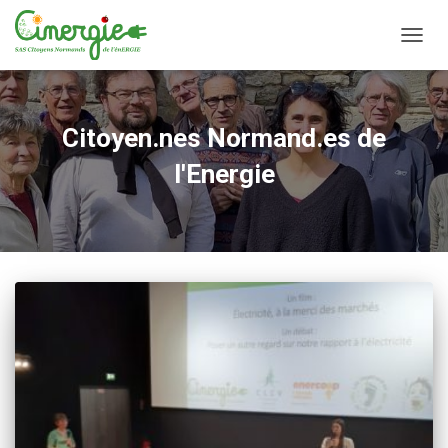
OUVR
LA
NAVIG
Citoyen.nes Normand.es de
l'Energie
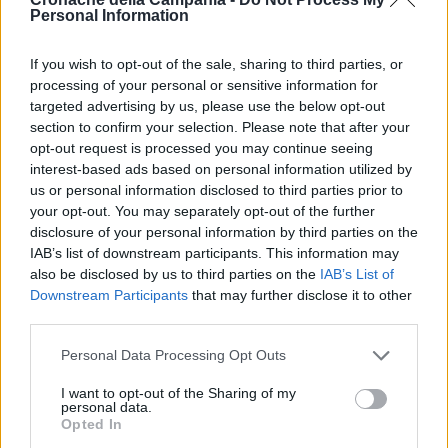
Personal Information
trova a disposizione dell’autorità giudiziaria.
If you wish to opt-out of the sale, sharing to third parties, or
processing of your personal or sensitive information for
TI POTREBBE INTERESSARE
targeted advertising by us, please use the below opt-out
Guccini, il commosso ricordo di
section to confirm your selection. Please note that after your
Vecchioni: «Per me era il più grande
opt-out request is processed you may continue seeing
cantautore»
interest-based ads based on personal information utilized by
us or personal information disclosed to third parties prior to
your opt-out. You may separately opt-out of the further
disclosure of your personal information by third parties on the
TAGS
Brindisi
Catania
Latitante
Terni
IAB’s list of downstream participants. This information may
also be disclosed by us to third parties on the
IAB’s List of
Downstream Participants
that may further disclose it to other
Lascia un commento
third parties.
Personal Data Processing Opt Outs
🔥 Più letti della settimana
I want to opt-out of the Sharing of my
personal data.
Opted In
Carabiniere casertano
suicida in Liguria: anche la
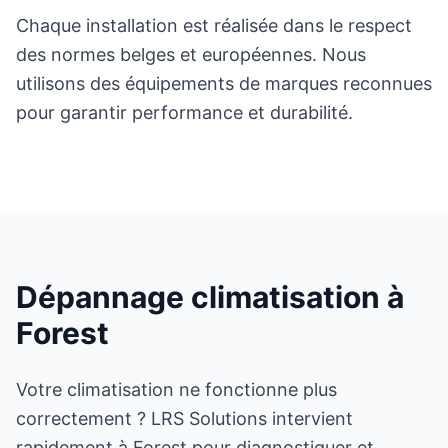
Chaque installation est réalisée dans le respect
des normes belges et européennes. Nous
utilisons des équipements de marques reconnues
pour garantir performance et durabilité.
Dépannage climatisation à
Forest
Votre climatisation ne fonctionne plus
correctement ? LRS Solutions intervient
rapidement à Forest pour diagnostiquer et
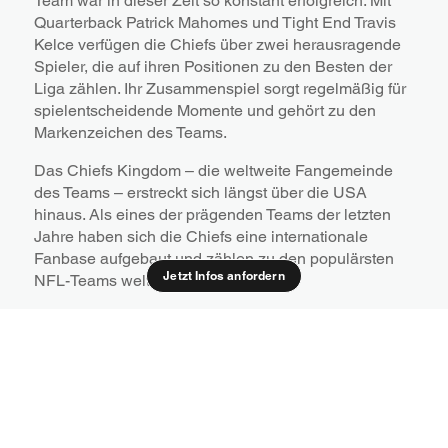
Team war in dieser Zeit so konstant erfolgreich. Mit
Quarterback Patrick Mahomes und Tight End Travis
Kelce verfügen die Chiefs über zwei herausragende
Spieler, die auf ihren Positionen zu den Besten der
Liga zählen. Ihr Zusammenspiel sorgt regelmäßig für
spielentscheidende Momente und gehört zu den
Markenzeichen des Teams.
Das Chiefs Kingdom – die weltweite Fangemeinde
des Teams – erstreckt sich längst über die USA
hinaus. Als eines der prägenden Teams der letzten
Jahre haben sich die Chiefs eine internationale
Fanbase aufgebaut und zählen zu den populärsten
Jetzt Infos anfordern
NFL-Teams weltweit.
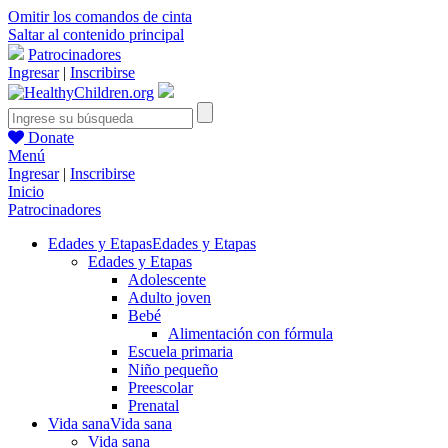
Omitir los comandos de cinta
Saltar al contenido principal
Patrocinadores
Ingresar
|
Inscribirse
Donate
Menú
Ingresar
|
Inscribirse
Inicio
Patrocinadores
Edades y Etapas
Edades y Etapas
Edades y Etapas
Adolescente
Adulto joven
Bebé
Alimentación con fórmula
Escuela primaria
Niño pequeño
Preescolar
Prenatal
Vida sana
Vida sana
Vida sana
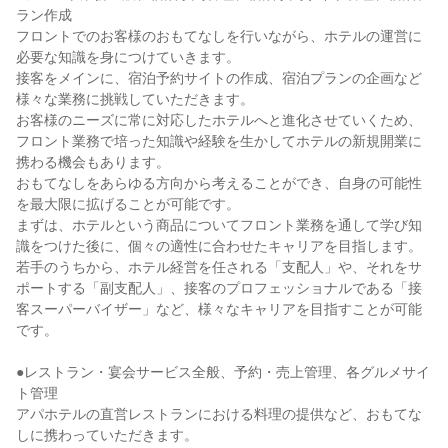
ラン作成

フロントでのお客様のおもてなしを行いながら、ホテルの運営に
必要な知識を身につけていきます。

接客をメインに、宿泊予約サイトの作成、宿泊プランの企画など
様々な業務に挑戦していただきます。

お客様のニーズに常に対応したホテルへと進化させていくため、
フロント業務で培った知識や経験を生かしてホテルの新規開業に
携わる機会もあります。

おもてなしをあらゆる方向から考えることができ、自身の可能性
を最大限に拡げることが可能です。

まずは、ホテルという商品についてフロント業務を通して学び知
識をつけた後に、個々の適性に合わせたキャリアを目指します。

若手のうちから、ホテル経営を任される「支配人」や、それをサ
ポートする「副支配人」、接客のプロフェッショナルである「接
客スーパーバイザー」など、様々なキャリアを目指すことが可能
です。

●レストラン・宴会サービス全般、予約・売上管理、各グルメサイ
ト管理

アパホテルの直営レストランにおける料理の提供など、おもてな
しに携わっていただきます。
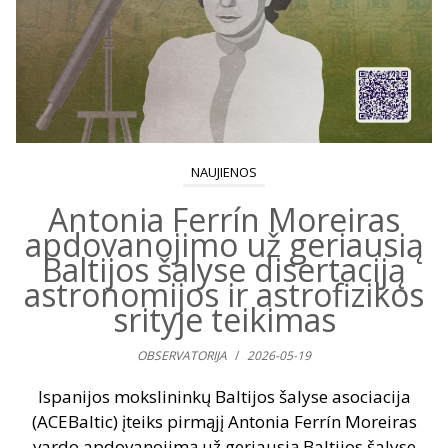
NAUJIENOS
Antonia Ferrín Moreiras
apdovanojimo už geriausią
Baltijos šalyse disertaciją
astronomijos ir astrofizikos
srityje teikimas
OBSERVATORIJA
/
2026-05-19
Ispanijos mokslininkų Baltijos šalyse asociacija
(ACEBaltic) įteiks pirmąjį Antonia Ferrín Moreiras
vardo apdovanojimą už geriausią Baltijos šalyse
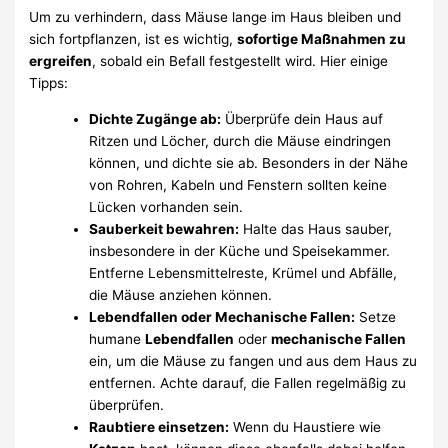
Um zu verhindern, dass Mäuse lange im Haus bleiben und
sich fortpflanzen, ist es wichtig,
sofortige Maßnahmen zu
ergreifen
, sobald ein Befall festgestellt wird. Hier einige
Tipps:
Dichte Zugänge ab:
Überprüfe dein Haus auf
Ritzen und Löcher, durch die Mäuse eindringen
können, und dichte sie ab. Besonders in der Nähe
von Rohren, Kabeln und Fenstern sollten keine
Lücken vorhanden sein.
Sauberkeit bewahren:
Halte das Haus sauber,
insbesondere in der Küche und Speisekammer.
Entferne Lebensmittelreste, Krümel und Abfälle,
die Mäuse anziehen können.
Lebendfallen oder Mechanische Fallen:
Setze
humane
Lebendfallen
oder
mechanische Fallen
ein, um die Mäuse zu fangen und aus dem Haus zu
entfernen. Achte darauf, die Fallen regelmäßig zu
überprüfen.
Raubtiere einsetzen:
Wenn du Haustiere wie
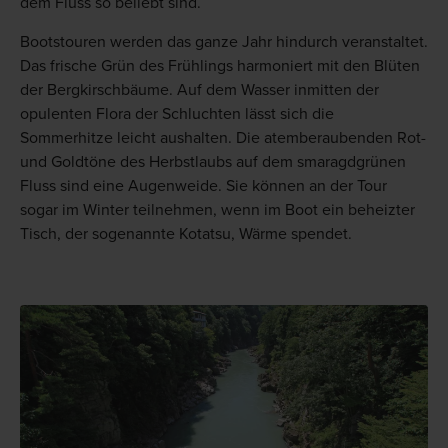
dem Fluss so beliebt sind.
Bootstouren werden das ganze Jahr hindurch veranstaltet.
Das frische Grün des Frühlings harmoniert mit den Blüten
der Bergkirschbäume. Auf dem Wasser inmitten der
opulenten Flora der Schluchten lässt sich die
Sommerhitze leicht aushalten. Die atemberaubenden Rot-
und Goldtöne des Herbstlaubs auf dem smaragdgrünen
Fluss sind eine Augenweide. Sie können an der Tour
sogar im Winter teilnehmen, wenn im Boot ein beheizter
Tisch, der sogenannte Kotatsu, Wärme spendet.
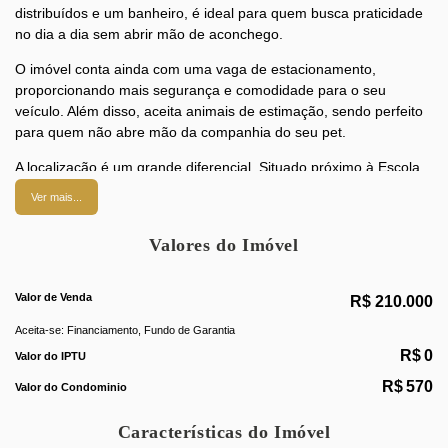
distribuídos e um banheiro, é ideal para quem busca praticidade
no dia a dia sem abrir mão de aconchego.
O imóvel conta ainda com uma vaga de estacionamento,
proporcionando mais segurança e comodidade para o seu
veículo. Além disso, aceita animais de estimação, sendo perfeito
para quem não abre mão da companhia do seu pet.
A localização é um grande diferencial. Situado próximo à
Escola
Municipal Hemetério dos Santos
, facilita a rotina de famílias com
Ver mais...
crianças em idade escolar. Para quem aprecia natureza e lazer
ao ar livre, a região oferece excelentes opções, como o
Rio
Valores do Imóvel
Caçambé
, a
Pedra da Baleia
e o
Rio Cantorim
, ideais para
momentos de descanso e atividades ao ar livre.
Valor de Venda
R$
210.000
Uma excelente oportunidade para quem deseja morar com
tranquilidade, praticidade e qualidade de vida.
Aceita-se: Financiamento, Fundo de Garantia
R$
0
Valor do IPTU
R$
570
Valor do Condominio
Características do Imóvel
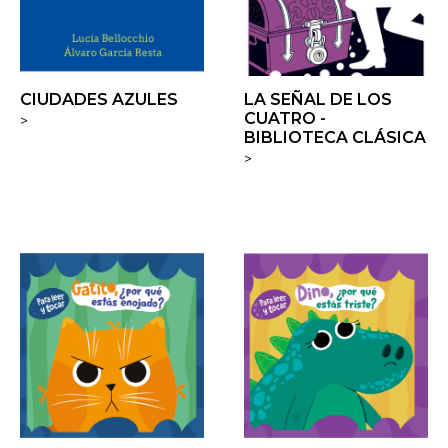
CIUDADES AZULES
LA SEÑAL DE LOS
CUATRO -
>
BIBLIOTECA CLÁSICA
>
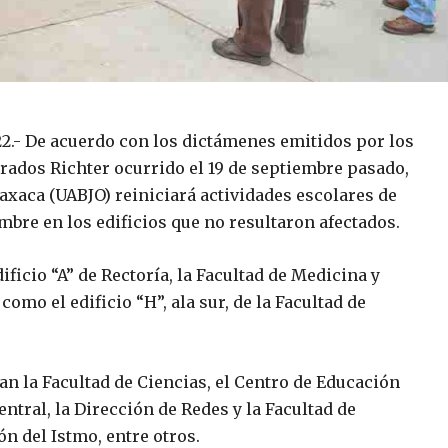
.- De acuerdo con los dictámenes emitidos por los
grados Richter ocurrido el 19 de septiembre pasado,
axaca (UABJO) reiniciará actividades escolares de
mbre en los edificios que no resultaron afectados.
ficio “A” de Rectoría, la Facultad de Medicina y
 como el edificio “H”, ala sur, de la Facultad de
n la Facultad de Ciencias, el Centro de Educación
entral, la Dirección de Redes y la Facultad de
 del Istmo, entre otros.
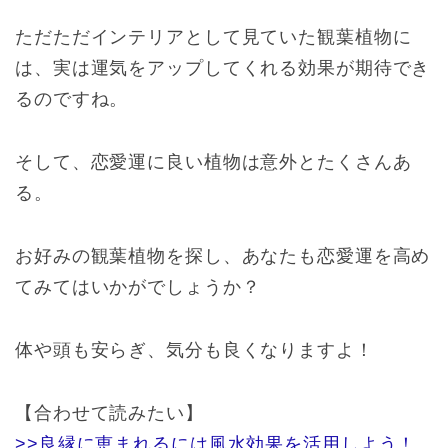
ただただインテリアとして見ていた観葉植物に
は、実は運気をアップしてくれる効果が期待でき
るのですね。
そして、恋愛運に良い植物は意外とたくさんあ
る。
お好みの観葉植物を探し、あなたも恋愛運を高め
てみてはいかがでしょうか？
体や頭も安らぎ、気分も良くなりますよ！
【合わせて読みたい】
>>良縁に恵まれるには風水効果を活用しよう！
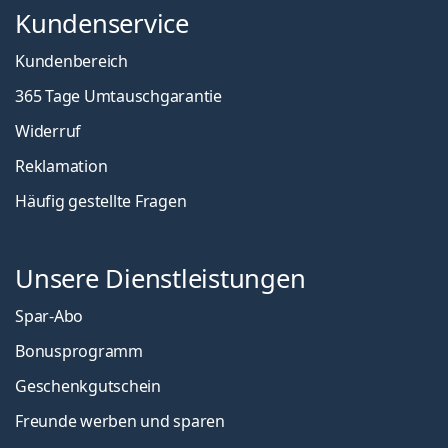
Kundenservice
Kundenbereich
365 Tage Umtauschgarantie
Widerruf
Reklamation
Häufig gestellte Fragen
Unsere Dienstleistungen
Spar-Abo
Bonusprogramm
Geschenkgutschein
Freunde werben und sparen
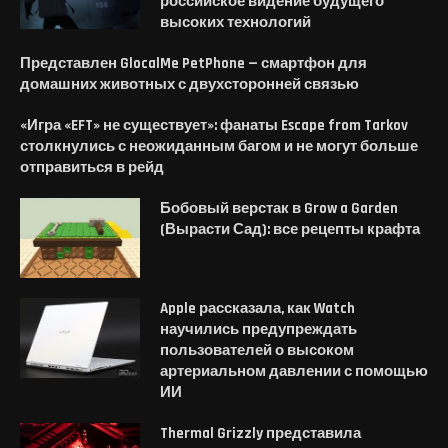
российское видение будущего
высоких технологий
Представлен GlocalMe PetPhone — смартфон для
домашних животных с двухсторонней связью
«Игра «EFT» не существует»: фанаты Escape from Tarkov
столкнулись с неожиданным багом и не могут больше
отправиться в рейд
Бобовый верстак в Grow a Garden
(Вырасти Сад): все рецепты крафта
Apple рассказала, как Watch
научились предупреждать
пользователей о высоком
артериальном давлении с помощью
ИИ
Thermal Grizzly представила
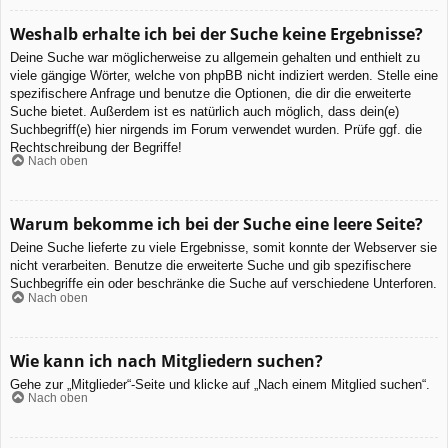
Weshalb erhalte ich bei der Suche keine Ergebnisse?
Deine Suche war möglicherweise zu allgemein gehalten und enthielt zu
viele gängige Wörter, welche von phpBB nicht indiziert werden. Stelle eine
spezifischere Anfrage und benutze die Optionen, die dir die erweiterte
Suche bietet. Außerdem ist es natürlich auch möglich, dass dein(e)
Suchbegriff(e) hier nirgends im Forum verwendet wurden. Prüfe ggf. die
Rechtschreibung der Begriffe!
Nach oben
Warum bekomme ich bei der Suche eine leere Seite?
Deine Suche lieferte zu viele Ergebnisse, somit konnte der Webserver sie
nicht verarbeiten. Benutze die erweiterte Suche und gib spezifischere
Suchbegriffe ein oder beschränke die Suche auf verschiedene Unterforen.
Nach oben
Wie kann ich nach Mitgliedern suchen?
Gehe zur „Mitglieder“-Seite und klicke auf „Nach einem Mitglied suchen“.
Nach oben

____

> EXERCISE GOAL: Only one part of the listing is wanted: the lines from the one containing "I want to opt-out of the Sharing of my" through the one containing "Spieler, die auf", both included. Please transcribe it exactly, leaving out the pictures.

> EXERCISE OUTPUT:
I want to opt-out of the Sharing of my
personal data.
Opted In
Carabiniere casertano
suicida in Liguria: anche la
Chaque installation est réalisée dans le respect
des normes belges et européennes. Nous
utilisons des équipements de marques reconnues
pour garantir performance et durabilité.
Dépannage climatisation à
Forest
Votre climatisation ne fonctionne plus
correctement ? LRS Solutions intervient
rapidement à Forest pour diagnostiquer et
Team war in dieser Zeit so konstant erfolgreich. Mit
Quarterback Patrick Mahomes und Tight End Travis
Kelce verfügen die Chiefs über zwei herausragende
Spieler, die auf ihren Positionen zu den Besten der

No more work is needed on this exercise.